Un Dna sconosciuto, che legherebbe tre degli otto duplici delitti attribuiti al maniaco di Firenze, il mostro che insanguinò le colline attorno al capoluogo toscano dal 1968 al 1985. Almeno stando a quanto avrebbe accertato Lorenzo Iovino, ematologo italiano che lavora a Seattle dove si occupa di trapianti di midollo. Iovino ha condotto la sua ricerca come consulente di uno dei legali di parte civile, l’avvocato Vieri Adriani che assiste i familiari delle ultime due vittime, Nadine Mauriot e Jean Michel Kraveichvili, la coppia francese uccisa agli Scopeti nel settembre di 39 anni fa. Studi condotti a partire da un proiettile – denominato V3 – scoperto nel giugno 2015: fu rinvenuto conficcato nel cuscino della tenda di Mauriot e Kraveichvili.
Su quel reperto trovato a distanza di decenni dal duplice delitto una equipe guidata dal genetista Ugo Ricci nel 2018 individuò un profilo genetico ricorrente, poi ricondotto a quello del perito balistico che in passato aveva condotto gli esami, mescolato a un secondo parziale profilo sconosciuto. Iovino, analizzando le sequenze di Dna riportate nella consulenza di Ricci, sarebbe arrivato a conclusioni che, stando a quanto riferito al quotidiano, sarebbero potenzialmente clamorose: “Il secondo Dna sul reperto V3 — afferma l’ematologo — non solo non è compatibile con quello delle vittime e del secondo perito balistico che aveva maneggiato il reperto, ma neanche con quello di alcuni indagati, o delle tracce di Dna di altri sconosciuti isolate da Ricci sui pantaloni di Jean Michel e sulla tenda”.
La sequenza inoltre, si afferma dal consulente, ricorrerebbe in modo parziale anche sui proiettili repertati di altri due duplici omicidi, quelli dei tedeschi Horst Wilhelm Meyer e Jens-Uwe Rüsch (uccisi il 9 settembre 1983 a Giogoli) e di Pia Rontini e Claudio Stefanacci, morti a Vicchio (Firenze) esattamente 40 anni, il 29 luglio 1984. “Il Dna dell’assassino potrebbe essere rimasto impresso mentre incamerava i proiettili — aggiunge Iovino al quotidiano -. Alcuni delitti non sono stati coperti da giudicato, e le sentenze stesse hanno ipotizzato una pluralità di attori. Per questo sarebbe fondamentale utilizzare a pieno i risultati delle consulenze genetiche già svolte”.

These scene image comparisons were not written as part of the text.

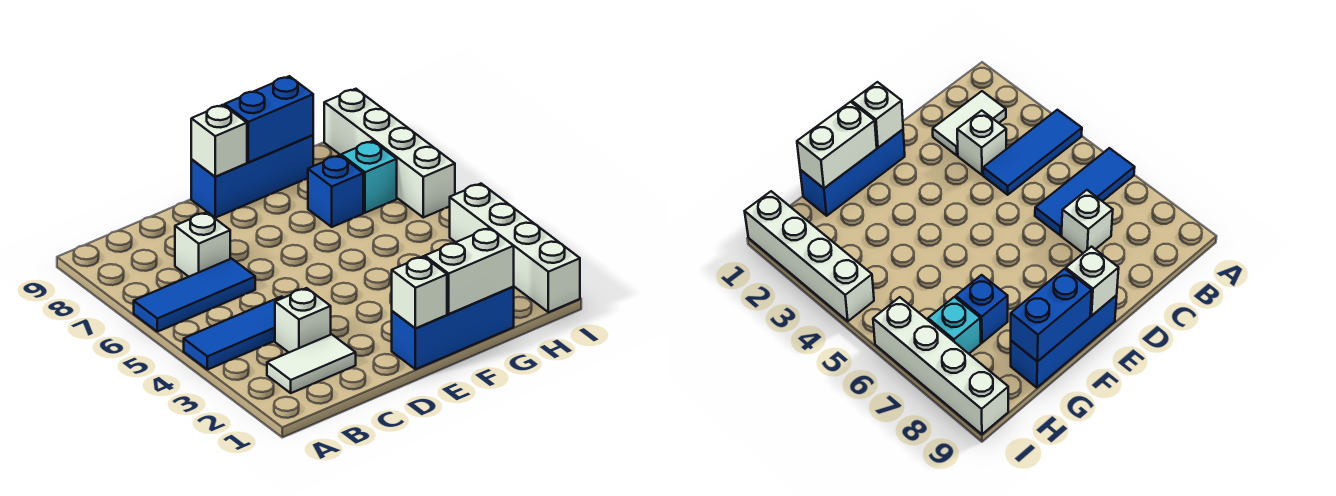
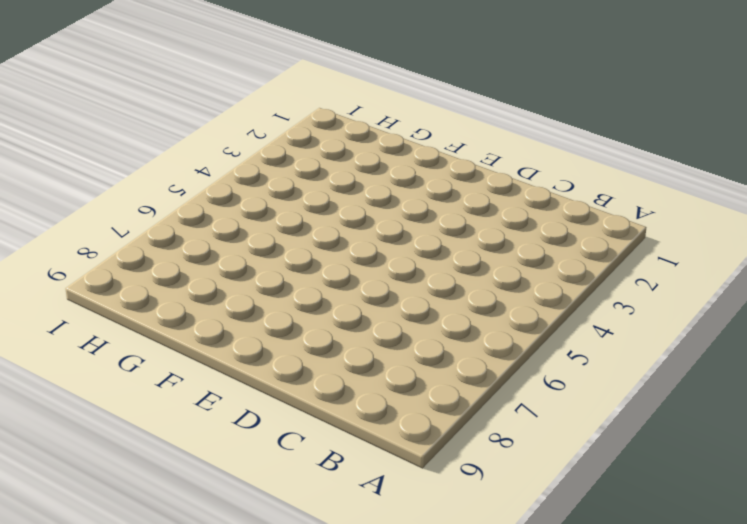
none -> blue tile A4:C4 level 1
none -> blue tile A6:C6 level 1
none -> white tile B2:C2 level 1

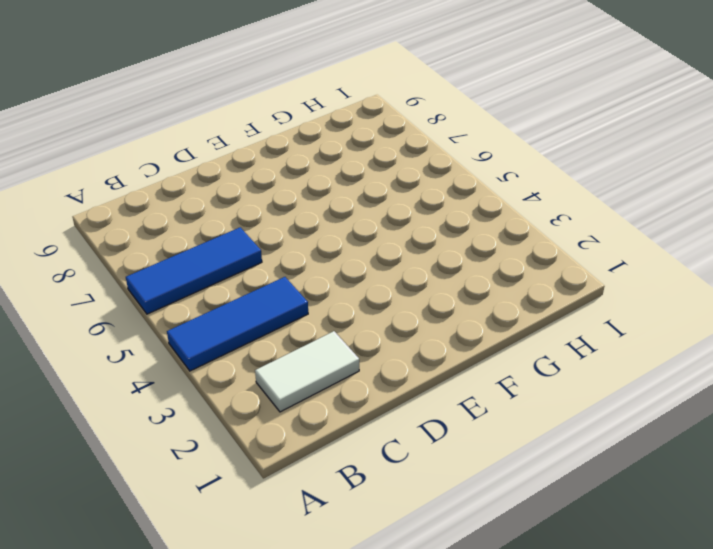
none -> white brick C3 level 1
none -> white brick C7 level 1
none -> blue brick E1:G1 level 1

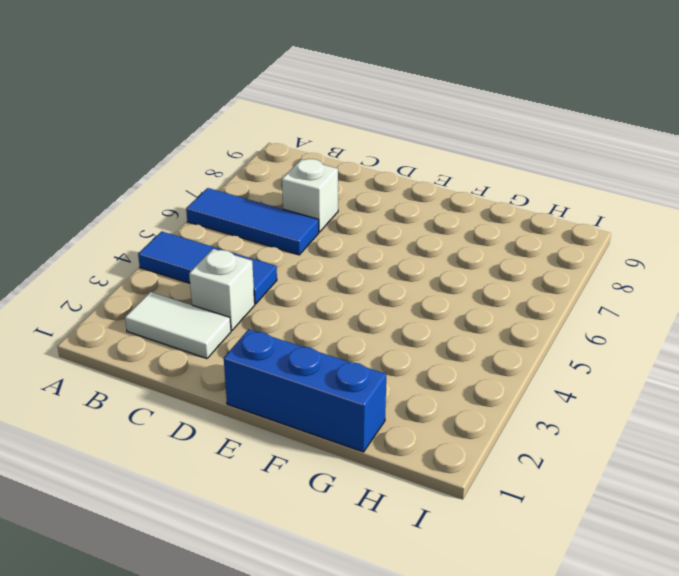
none -> blue brick E9:G9 level 1
none -> blue brick G7 level 1
none -> cyan brick H7 level 1

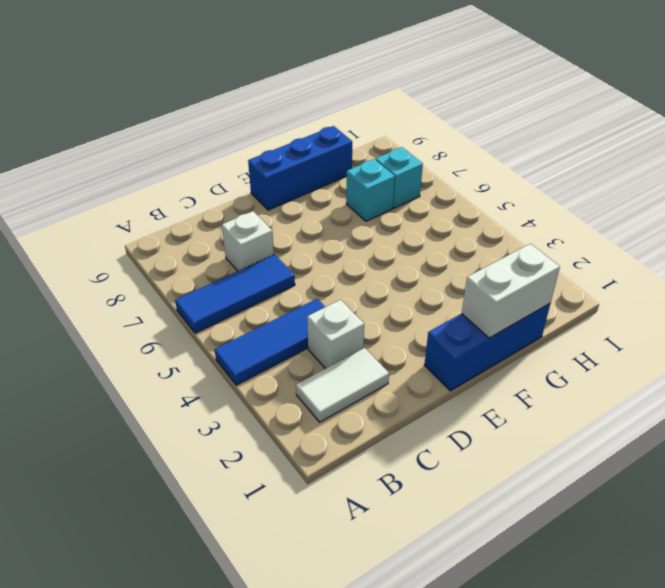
cyan brick G7 level 1 -> blue brick G7 level 1
none -> white brick I1:I4 level 1
none -> white brick I6:I9 level 1
none -> white brick E1 level 2

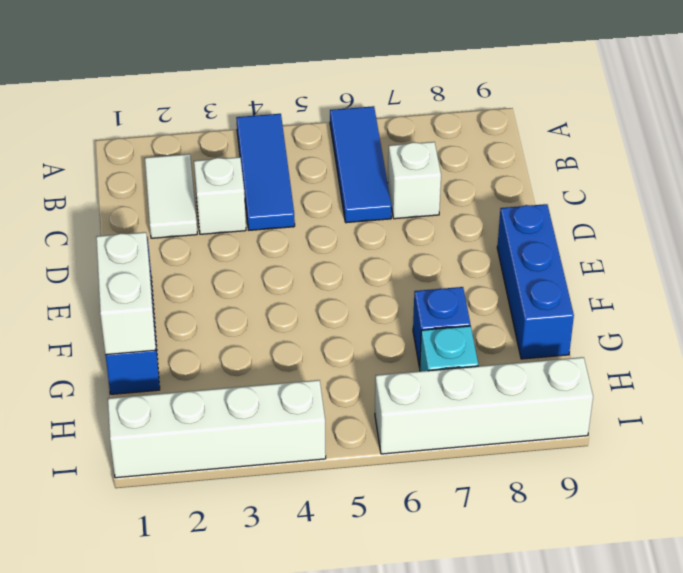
none -> white brick E1 level 2
none -> white brick E9 level 2
none -> blue brick F9:G9 level 2

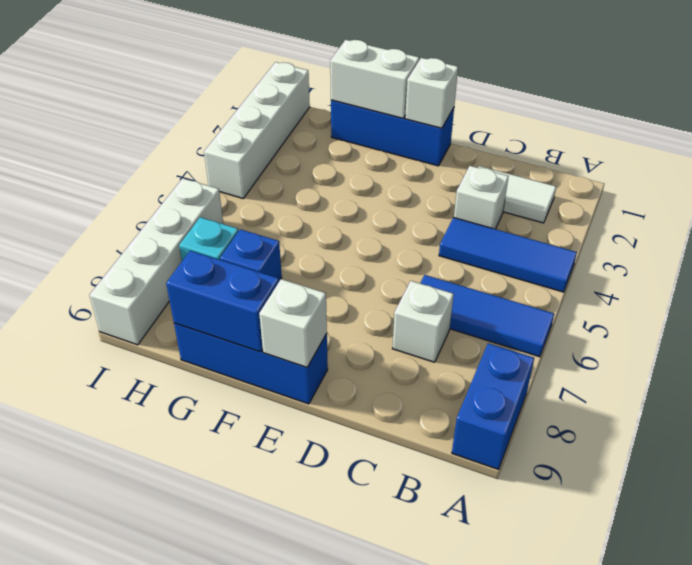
blue brick A8:A9 level 1 -> none

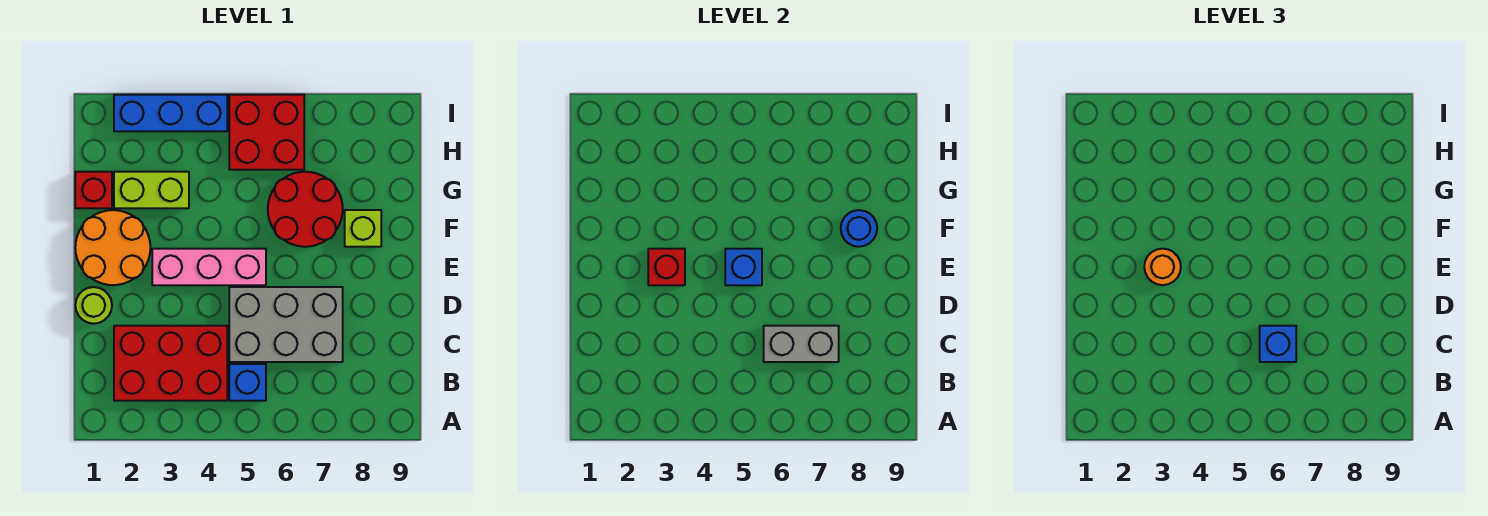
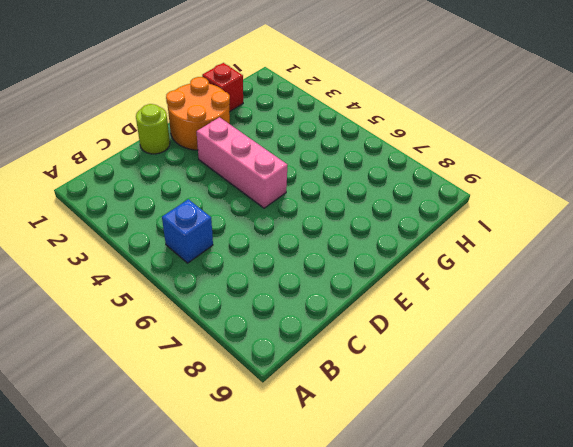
none -> red brick B2:C4 level 1
none -> grey brick C5:D7 level 1
none -> red round brick F6:G7 level 1

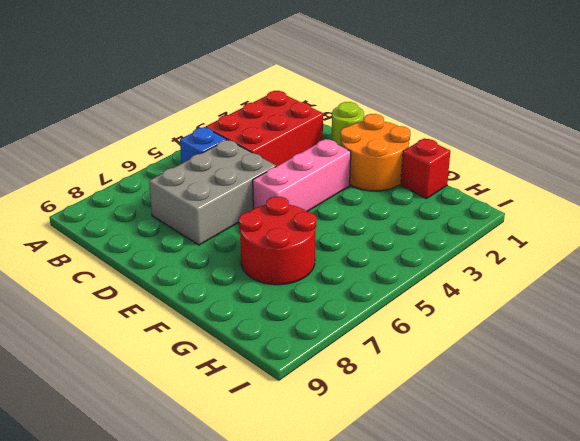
none -> lime brick F8 level 1
none -> lime brick G2:G3 level 1
none -> red brick H5:I6 level 1

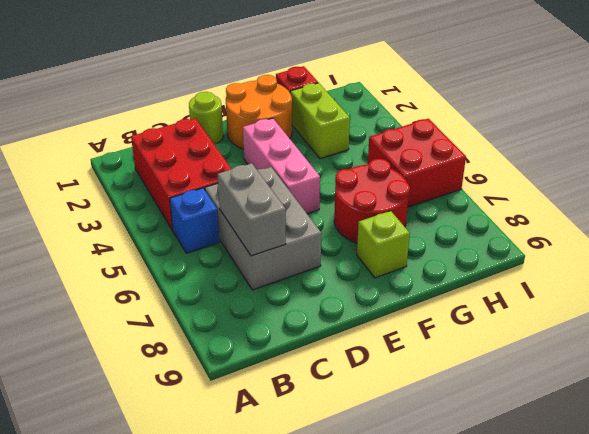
none -> blue brick I2:I4 level 1
none -> red brick E3 level 2
none -> blue brick E5 level 2

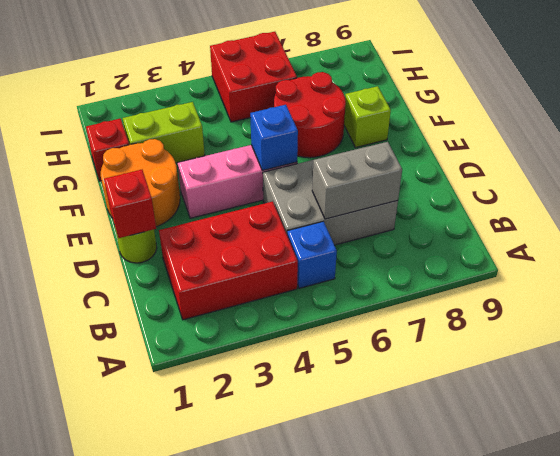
red brick D1 level 2 -> red brick E3 level 2
none -> blue brick I2:I4 level 1
none -> blue round brick F8 level 2
none -> blue brick C6 level 3

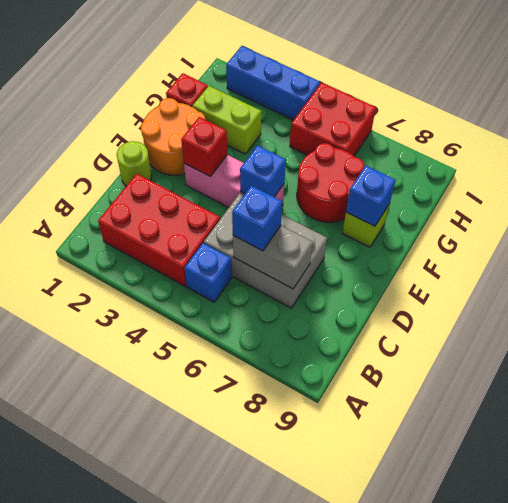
blue brick F8 level 2 -> blue round brick F8 level 2
none -> orange round brick E3 level 3

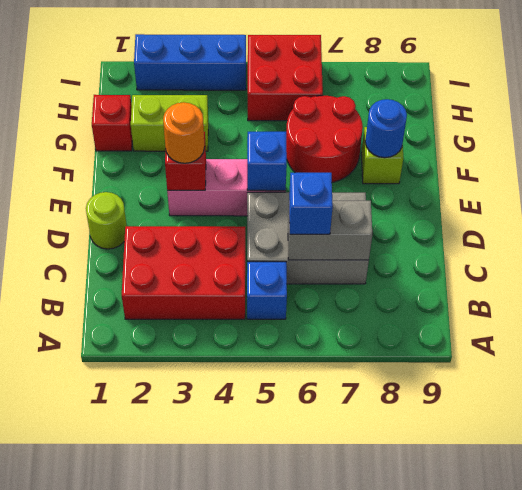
none -> orange round brick E1:F2 level 1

“Se quella è la firma del mostro – commenta a Repubblica l’avvocato Vieri Adriani -, occorre fare tutte le comparazioni possibili con i reperti a disposizione e con il profilo delle persone che sono state indagate nel corso del tempo”. Il legale annuncia poi un’altra mossa: “Se ci daranno l’autorizzazione i parenti, chiederemo alla procura la riesumazione del corpo di Stefania Pettini”, uccisa a Borgo San Lorenzo (Firenze) il 14 settembre 1974 col fidanzato Pasquale Gentilcore. “Sappiamo dalla consulenza del medico legale che potrebbe aver lottato con l’assassino – spiega ancora l’avvocato -, non è impossibile pensare che dei campioni biologici siano rimasti per esempio sotto le unghie”.